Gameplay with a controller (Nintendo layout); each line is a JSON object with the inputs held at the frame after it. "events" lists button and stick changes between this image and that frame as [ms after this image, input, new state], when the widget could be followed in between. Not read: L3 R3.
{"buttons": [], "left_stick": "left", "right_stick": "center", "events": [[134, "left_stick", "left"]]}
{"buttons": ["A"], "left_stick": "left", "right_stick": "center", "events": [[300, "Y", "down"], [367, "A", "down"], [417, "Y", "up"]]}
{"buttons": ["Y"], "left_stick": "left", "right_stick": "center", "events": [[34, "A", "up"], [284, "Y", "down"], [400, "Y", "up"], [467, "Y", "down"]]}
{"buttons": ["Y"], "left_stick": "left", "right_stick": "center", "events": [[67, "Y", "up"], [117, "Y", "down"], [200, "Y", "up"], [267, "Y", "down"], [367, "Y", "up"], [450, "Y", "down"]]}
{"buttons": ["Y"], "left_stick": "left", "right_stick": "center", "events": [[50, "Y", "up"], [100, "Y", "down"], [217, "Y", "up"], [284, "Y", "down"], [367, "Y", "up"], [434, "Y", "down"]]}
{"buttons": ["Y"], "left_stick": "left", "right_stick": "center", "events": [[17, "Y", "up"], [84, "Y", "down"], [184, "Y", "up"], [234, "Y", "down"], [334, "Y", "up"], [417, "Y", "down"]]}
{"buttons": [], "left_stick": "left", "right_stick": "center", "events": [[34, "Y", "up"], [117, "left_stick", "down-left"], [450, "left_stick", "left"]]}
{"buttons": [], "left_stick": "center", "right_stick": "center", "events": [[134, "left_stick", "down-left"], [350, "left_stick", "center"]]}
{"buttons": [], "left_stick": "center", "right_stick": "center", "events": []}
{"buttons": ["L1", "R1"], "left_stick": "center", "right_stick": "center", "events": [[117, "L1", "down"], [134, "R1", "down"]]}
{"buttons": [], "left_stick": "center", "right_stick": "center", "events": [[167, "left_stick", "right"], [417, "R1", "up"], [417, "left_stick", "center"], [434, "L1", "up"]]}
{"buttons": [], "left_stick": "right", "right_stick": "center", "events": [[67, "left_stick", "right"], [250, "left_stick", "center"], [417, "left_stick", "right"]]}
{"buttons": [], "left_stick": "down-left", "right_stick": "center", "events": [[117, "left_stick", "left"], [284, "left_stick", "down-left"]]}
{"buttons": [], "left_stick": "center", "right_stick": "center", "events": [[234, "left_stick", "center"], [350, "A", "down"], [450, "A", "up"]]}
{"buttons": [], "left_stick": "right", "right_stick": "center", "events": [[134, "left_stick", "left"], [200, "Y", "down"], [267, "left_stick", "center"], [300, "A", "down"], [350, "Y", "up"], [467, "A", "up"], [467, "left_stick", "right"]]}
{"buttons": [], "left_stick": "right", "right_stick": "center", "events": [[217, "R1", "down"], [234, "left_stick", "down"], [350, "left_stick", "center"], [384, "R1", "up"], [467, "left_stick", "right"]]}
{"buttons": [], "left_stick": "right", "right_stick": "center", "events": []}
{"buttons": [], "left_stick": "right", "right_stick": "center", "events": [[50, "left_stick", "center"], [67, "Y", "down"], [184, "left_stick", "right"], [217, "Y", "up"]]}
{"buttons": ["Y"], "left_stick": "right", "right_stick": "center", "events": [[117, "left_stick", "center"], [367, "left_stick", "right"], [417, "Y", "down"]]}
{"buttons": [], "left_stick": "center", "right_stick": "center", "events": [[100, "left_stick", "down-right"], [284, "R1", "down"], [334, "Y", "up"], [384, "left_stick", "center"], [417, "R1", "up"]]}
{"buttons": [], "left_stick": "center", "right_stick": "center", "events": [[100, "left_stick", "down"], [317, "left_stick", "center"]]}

━━━━━━━━

▶ **WHAT YOU ARE ASKED TO DO**: Top to bottom, transcribe every line above exactly.

▶ **TASK RESULT**:
Gameplay with a controller (Nintendo layout); each line is a JSON object with the inputs held at the frame after it. "events" lists button and stick changes between this image and that frame as [ms after this image, input, new state], when the widget could be followed in between. Not read: L3 R3.
{"buttons": [], "left_stick": "left", "right_stick": "center", "events": [[134, "left_stick", "left"]]}
{"buttons": ["A"], "left_stick": "left", "right_stick": "center", "events": [[300, "Y", "down"], [367, "A", "down"], [417, "Y", "up"]]}
{"buttons": ["Y"], "left_stick": "left", "right_stick": "center", "events": [[34, "A", "up"], [284, "Y", "down"], [400, "Y", "up"], [467, "Y", "down"]]}
{"buttons": ["Y"], "left_stick": "left", "right_stick": "center", "events": [[67, "Y", "up"], [117, "Y", "down"], [200, "Y", "up"], [267, "Y", "down"], [367, "Y", "up"], [450, "Y", "down"]]}
{"buttons": ["Y"], "left_stick": "left", "right_stick": "center", "events": [[50, "Y", "up"], [100, "Y", "down"], [217, "Y", "up"], [284, "Y", "down"], [367, "Y", "up"], [434, "Y", "down"]]}
{"buttons": ["Y"], "left_stick": "left", "right_stick": "center", "events": [[17, "Y", "up"], [84, "Y", "down"], [184, "Y", "up"], [234, "Y", "down"], [334, "Y", "up"], [417, "Y", "down"]]}
{"buttons": [], "left_stick": "left", "right_stick": "center", "events": [[34, "Y", "up"], [117, "left_stick", "down-left"], [450, "left_stick", "left"]]}
{"buttons": [], "left_stick": "center", "right_stick": "center", "events": [[134, "left_stick", "down-left"], [350, "left_stick", "center"]]}
{"buttons": [], "left_stick": "center", "right_stick": "center", "events": []}
{"buttons": ["L1", "R1"], "left_stick": "center", "right_stick": "center", "events": [[117, "L1", "down"], [134, "R1", "down"]]}
{"buttons": [], "left_stick": "center", "right_stick": "center", "events": [[167, "left_stick", "right"], [417, "R1", "up"], [417, "left_stick", "center"], [434, "L1", "up"]]}
{"buttons": [], "left_stick": "right", "right_stick": "center", "events": [[67, "left_stick", "right"], [250, "left_stick", "center"], [417, "left_stick", "right"]]}
{"buttons": [], "left_stick": "down-left", "right_stick": "center", "events": [[117, "left_stick", "left"], [284, "left_stick", "down-left"]]}
{"buttons": [], "left_stick": "center", "right_stick": "center", "events": [[234, "left_stick", "center"], [350, "A", "down"], [450, "A", "up"]]}
{"buttons": [], "left_stick": "right", "right_stick": "center", "events": [[134, "left_stick", "left"], [200, "Y", "down"], [267, "left_stick", "center"], [300, "A", "down"], [350, "Y", "up"], [467, "A", "up"], [467, "left_stick", "right"]]}
{"buttons": [], "left_stick": "right", "right_stick": "center", "events": [[217, "R1", "down"], [234, "left_stick", "down"], [350, "left_stick", "center"], [384, "R1", "up"], [467, "left_stick", "right"]]}
{"buttons": [], "left_stick": "right", "right_stick": "center", "events": []}
{"buttons": [], "left_stick": "right", "right_stick": "center", "events": [[50, "left_stick", "center"], [67, "Y", "down"], [184, "left_stick", "right"], [217, "Y", "up"]]}
{"buttons": ["Y"], "left_stick": "right", "right_stick": "center", "events": [[117, "left_stick", "center"], [367, "left_stick", "right"], [417, "Y", "down"]]}
{"buttons": [], "left_stick": "center", "right_stick": "center", "events": [[100, "left_stick", "down-right"], [284, "R1", "down"], [334, "Y", "up"], [384, "left_stick", "center"], [417, "R1", "up"]]}
{"buttons": [], "left_stick": "center", "right_stick": "center", "events": [[100, "left_stick", "down"], [317, "left_stick", "center"]]}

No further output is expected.